YOUR INSTRUCTIONS
Below, locate the line that contains "left shoulder: (226, 180)". Repeat exactly from that line to the line that contains "right eye: (368, 173)", inclusive, leaving out the pictures.

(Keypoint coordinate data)
------
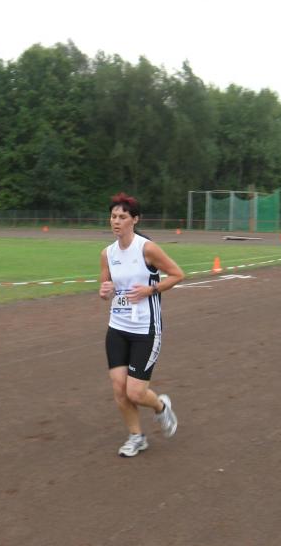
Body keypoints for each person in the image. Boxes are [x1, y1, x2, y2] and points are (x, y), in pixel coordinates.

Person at [98, 192, 185, 457]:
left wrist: (151, 290)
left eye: (122, 217)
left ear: (135, 220)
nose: (116, 221)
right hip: (117, 328)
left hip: (145, 329)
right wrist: (105, 291)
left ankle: (161, 407)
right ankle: (136, 437)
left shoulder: (147, 248)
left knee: (135, 393)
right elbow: (107, 287)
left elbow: (177, 274)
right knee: (119, 389)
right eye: (113, 216)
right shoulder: (107, 254)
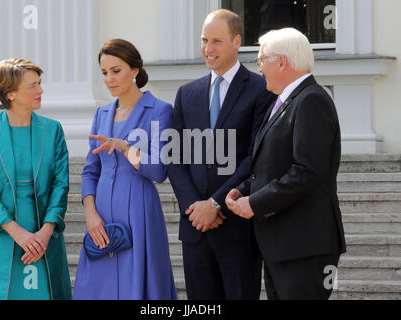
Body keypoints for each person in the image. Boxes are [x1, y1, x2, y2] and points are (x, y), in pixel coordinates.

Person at [226, 28, 346, 300]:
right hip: (282, 245)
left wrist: (255, 203)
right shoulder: (285, 101)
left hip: (305, 246)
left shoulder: (311, 100)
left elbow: (308, 171)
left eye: (261, 61)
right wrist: (244, 190)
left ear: (281, 61)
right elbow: (272, 165)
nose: (259, 69)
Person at [167, 9, 276, 300]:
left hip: (237, 228)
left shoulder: (262, 89)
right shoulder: (186, 94)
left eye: (216, 41)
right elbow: (175, 157)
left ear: (237, 41)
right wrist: (195, 208)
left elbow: (256, 156)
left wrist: (216, 204)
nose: (207, 49)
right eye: (204, 40)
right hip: (195, 228)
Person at [73, 39, 177, 300]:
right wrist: (90, 212)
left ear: (134, 70)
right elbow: (90, 171)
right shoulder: (101, 114)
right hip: (101, 215)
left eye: (116, 70)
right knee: (97, 287)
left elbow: (159, 171)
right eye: (104, 72)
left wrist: (125, 147)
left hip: (139, 212)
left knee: (140, 288)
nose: (109, 79)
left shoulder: (160, 110)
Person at [0, 58, 72, 300]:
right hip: (1, 235)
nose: (41, 90)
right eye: (33, 86)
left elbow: (61, 184)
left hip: (43, 234)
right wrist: (19, 234)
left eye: (39, 83)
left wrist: (45, 233)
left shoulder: (53, 129)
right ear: (11, 93)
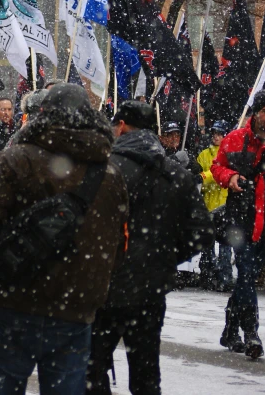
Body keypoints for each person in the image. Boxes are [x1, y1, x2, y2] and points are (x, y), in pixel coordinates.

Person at [0, 83, 129, 395]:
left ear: (42, 115)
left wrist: (10, 257)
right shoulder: (111, 175)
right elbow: (119, 248)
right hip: (76, 313)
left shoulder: (15, 160)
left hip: (18, 302)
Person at [86, 101, 213, 395]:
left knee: (91, 370)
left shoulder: (100, 170)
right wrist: (165, 257)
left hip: (103, 287)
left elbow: (80, 227)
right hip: (149, 290)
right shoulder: (174, 173)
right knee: (145, 374)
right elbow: (202, 232)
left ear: (121, 127)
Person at [210, 89, 265, 359]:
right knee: (245, 274)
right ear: (256, 113)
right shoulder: (234, 139)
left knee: (247, 278)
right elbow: (217, 166)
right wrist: (230, 177)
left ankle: (230, 329)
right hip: (240, 220)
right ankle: (251, 332)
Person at [198, 120, 234, 292]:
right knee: (208, 245)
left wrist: (210, 175)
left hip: (225, 205)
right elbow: (202, 178)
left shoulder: (230, 154)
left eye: (219, 133)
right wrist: (211, 176)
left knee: (226, 245)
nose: (216, 136)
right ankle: (207, 275)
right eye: (214, 133)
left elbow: (222, 175)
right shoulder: (204, 155)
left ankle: (225, 277)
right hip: (209, 205)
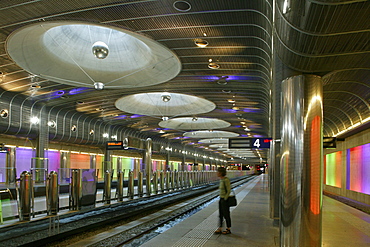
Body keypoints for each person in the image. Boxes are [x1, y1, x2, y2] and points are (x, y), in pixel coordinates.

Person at [215, 167, 231, 234]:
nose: (217, 173)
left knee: (226, 214)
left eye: (218, 172)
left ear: (221, 173)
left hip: (225, 200)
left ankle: (228, 228)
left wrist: (225, 199)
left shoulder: (226, 180)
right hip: (221, 199)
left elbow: (228, 190)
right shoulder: (221, 180)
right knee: (220, 214)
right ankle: (220, 228)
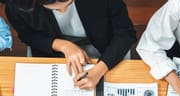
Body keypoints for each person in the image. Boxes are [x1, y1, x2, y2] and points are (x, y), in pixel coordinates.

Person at [5, 0, 136, 89]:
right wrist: (63, 46)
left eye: (69, 3)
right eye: (55, 8)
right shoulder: (17, 5)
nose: (63, 11)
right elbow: (27, 35)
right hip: (51, 49)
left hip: (104, 45)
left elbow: (126, 33)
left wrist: (98, 70)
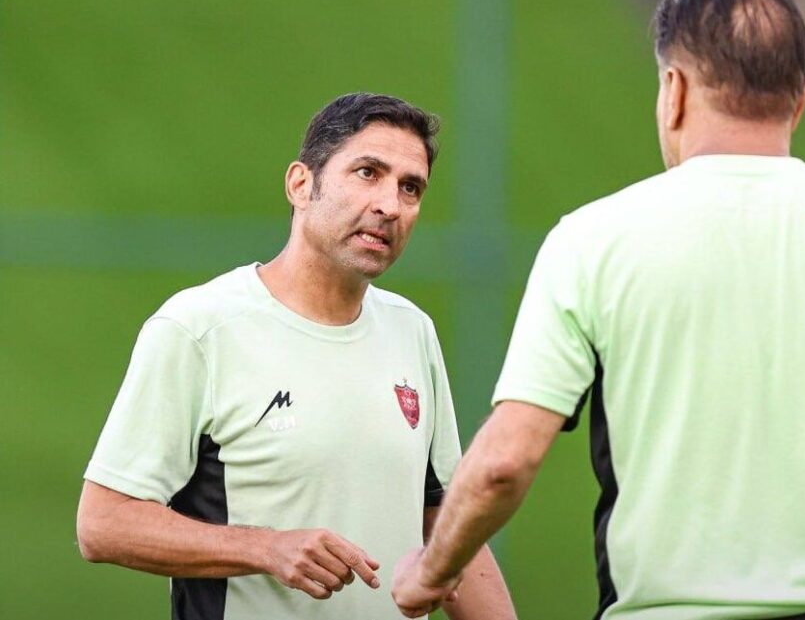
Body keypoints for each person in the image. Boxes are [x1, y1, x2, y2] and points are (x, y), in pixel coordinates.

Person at [391, 0, 805, 620]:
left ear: (675, 90)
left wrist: (433, 571)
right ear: (799, 101)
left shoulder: (593, 240)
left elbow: (505, 462)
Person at [77, 92, 516, 620]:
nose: (390, 205)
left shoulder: (412, 330)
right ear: (301, 184)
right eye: (368, 173)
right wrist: (266, 548)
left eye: (410, 187)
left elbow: (443, 524)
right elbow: (104, 523)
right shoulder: (199, 329)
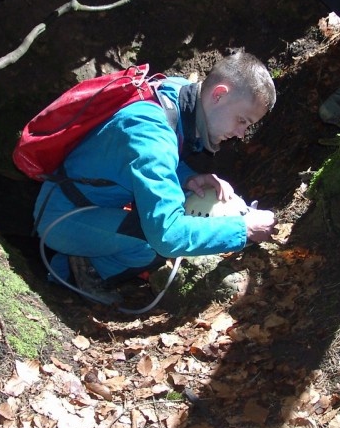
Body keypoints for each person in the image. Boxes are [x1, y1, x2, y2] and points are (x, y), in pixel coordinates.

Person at [32, 52, 278, 306]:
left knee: (144, 234)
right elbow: (167, 234)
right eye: (241, 121)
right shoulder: (153, 135)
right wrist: (244, 228)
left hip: (82, 204)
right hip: (65, 217)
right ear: (218, 94)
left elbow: (135, 157)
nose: (240, 133)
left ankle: (66, 265)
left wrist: (188, 177)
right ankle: (71, 276)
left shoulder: (175, 93)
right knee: (150, 247)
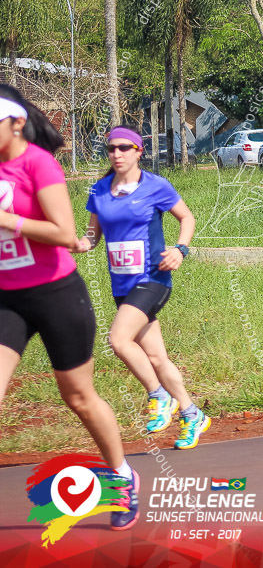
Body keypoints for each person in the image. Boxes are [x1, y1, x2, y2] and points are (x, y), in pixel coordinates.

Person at [0, 86, 139, 529]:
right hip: (7, 299)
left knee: (77, 396)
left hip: (56, 293)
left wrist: (5, 219)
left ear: (16, 123)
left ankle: (121, 475)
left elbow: (65, 233)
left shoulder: (39, 164)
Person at [71, 126, 209, 450]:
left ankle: (159, 396)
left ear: (138, 151)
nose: (116, 154)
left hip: (153, 279)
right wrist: (69, 244)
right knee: (157, 358)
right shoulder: (99, 191)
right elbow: (92, 237)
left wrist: (180, 250)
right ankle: (192, 414)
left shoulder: (155, 187)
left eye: (123, 148)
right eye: (111, 149)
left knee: (118, 339)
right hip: (122, 285)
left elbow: (186, 218)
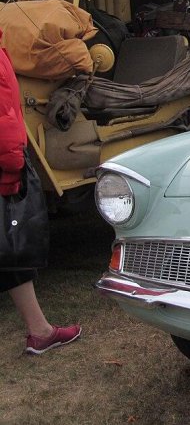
------
EXERCISE RESULT
left shoulder: (226, 180)
right hip: (221, 199)
left elbow: (228, 190)
right shoulder: (221, 180)
right knee: (220, 214)
right ankle: (220, 228)
Body keypoints for each person in the image. Boxes are [x1, y1, x2, y2] and points are (x, y), in pixel coordinates.

Person at [5, 0, 136, 89]:
right wrist: (63, 46)
left eye: (69, 3)
right eye: (55, 8)
right shoulder: (17, 5)
nose: (63, 11)
right elbow: (27, 35)
right hip: (51, 49)
left hip: (104, 45)
left elbow: (126, 33)
left wrist: (98, 70)
Body keypoints for each person in the image. Boxes are [x1, y1, x2, y2] and points are (x, y), in pixel coordinates.

Person at [391, 0, 805, 620]:
left ear: (675, 90)
left wrist: (433, 571)
right ear: (799, 101)
left shoulder: (593, 240)
left elbow: (505, 462)
Person at [77, 92, 516, 620]:
nose: (390, 205)
left shoulder: (412, 330)
right ear: (301, 184)
right eye: (368, 173)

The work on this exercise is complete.